OHIO LEGISLATURE CREATES SUBROGATION COMMISSION
Ohio legislature creates Subrogation Commission in 2005 to study the effects of the Lawson ruling when it comes to subrogated interests in Ohio. The Ohio House added the commission as an amendment to S.B. 80 Tort Reform legislation which had previously passed the Ohio Senate. The Ohio Senate passed the omnibus amendment including the Subrogation Commission early in the morning of December 9, 2004. Revised Code § 2323.44 established a 13 member commission to make recommendations to the Ohio Legislature regarding subrogation in Ohio. The work of this commission may alter or affect all subrogated rights under Ohio law. If you want us to keep you informed on the progress of this Commission, please send us your email information to ealert@subrogation-recovery.com.
September 2004
Ohio Supreme Court rejects Public Policy of "Make Whole"
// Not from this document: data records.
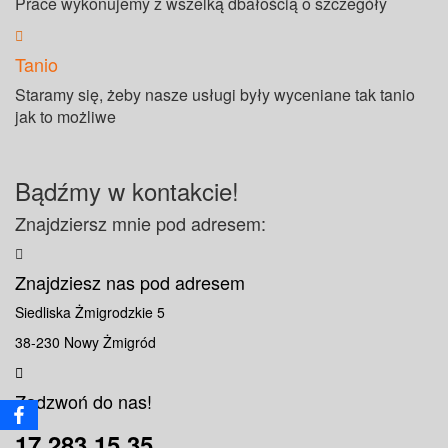
Prace wykonujemy z wszelką dbałością o szczegóły
Tanio
Staramy się, żeby nasze usługi były wyceniane tak tanio
jak to możliwe
Bądźmy w kontakcie!
Znajdziersz mnie pod adresem:
Znajdziesz nas pod adresem
Siedliska Żmigrodzkie 5
38-230 Nowy Żmigród
Zadzwoń do nas!
17 283 15 35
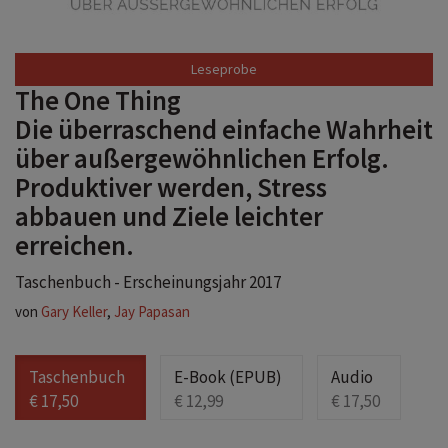
Leseprobe
The One Thing
Die überraschend einfache Wahrheit
über außergewöhnlichen Erfolg.
Produktiver werden, Stress
abbauen und Ziele leichter
erreichen.
Taschenbuch - Erscheinungsjahr 2017
von
Gary Keller
,
Jay Papasan
Taschenbuch
E-Book (EPUB)
Audio
€ 17,50
€ 12,99
€ 17,50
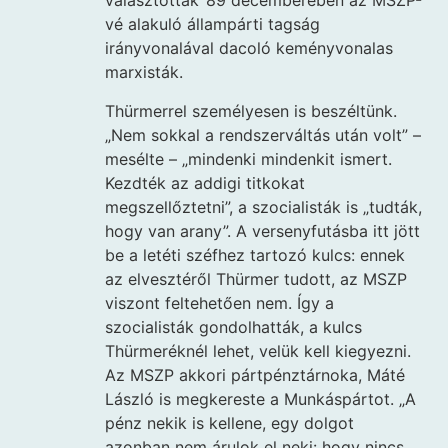
választották ’89 decemberében az MSZP-
vé alakuló állampárti tagság
irányvonalával dacoló keményvonalas
marxisták.
Thürmerrel személyesen is beszéltünk.
„Nem sokkal a rendszerváltás után volt” –
mesélte – „mindenki mindenkit ismert.
Kezdték az addigi titkokat
megszellőztetni”, a szocialisták is „tudták,
hogy van arany”. A versenyfutásba itt jött
be a letéti széfhez tartozó kulcs: ennek
az elvesztéről Thürmer tudott, az MSZP
viszont feltehetően nem. Így a
szocialisták gondolhatták, a kulcs
Thürmeréknél lehet, velük kell kiegyezni.
Az MSZP akkori pártpénztárnoka, Máté
László is megkereste a Munkáspártot. „A
pénz nekik is kellene, egy dolgot
azonban nem árulok el neki: hogy nincs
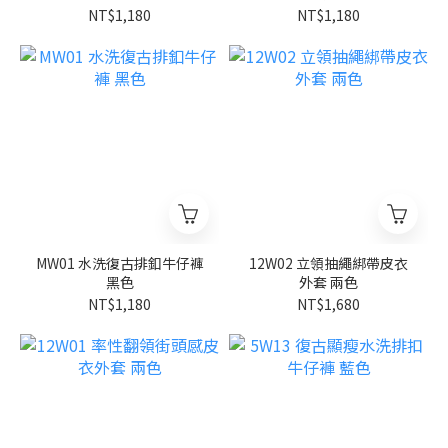
NT$1,180
NT$1,180
MW01 水洗復古排釦牛仔褲
12W02 立領抽繩綁帶皮衣
黑色
外套 兩色
NT$1,180
NT$1,680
In a 4-3 decision, the Ohio Supreme Court reaffirmed Ohio's long standing tradition to favor subrogated interests at law when based upon a written contract or agreement. See Northern Buckeye Educ. Council. F. Lawson, 103 Ohio St. 3d 188 (Sept. 29, 2004) The Supreme Court adopted a clear test for what subrogation and reimbursement language is necessary to avoid application of "make whole". Health insurers contracts, self-funded plans and medical payment insurance provisions should be reviewed to ensure they contain language required by the Court to avoid "make whole". This concept is applicable even where a party has made a bad bargain, contracted away all his rights, and has been left in the position of doing the work while another may benefit from the work. Where various written documents exist, it is the court's duty to interpret their meaning, and reach a decision by using the usual tools of contractual interpretation (e.g., the written documents, the intent of the parties, and the acts of the parties) and not by a determination of what is fair, equitable, or just." 25 Ohio St.2d at 239-240, 54 O.O2d 361, 267 N.E.2d 769.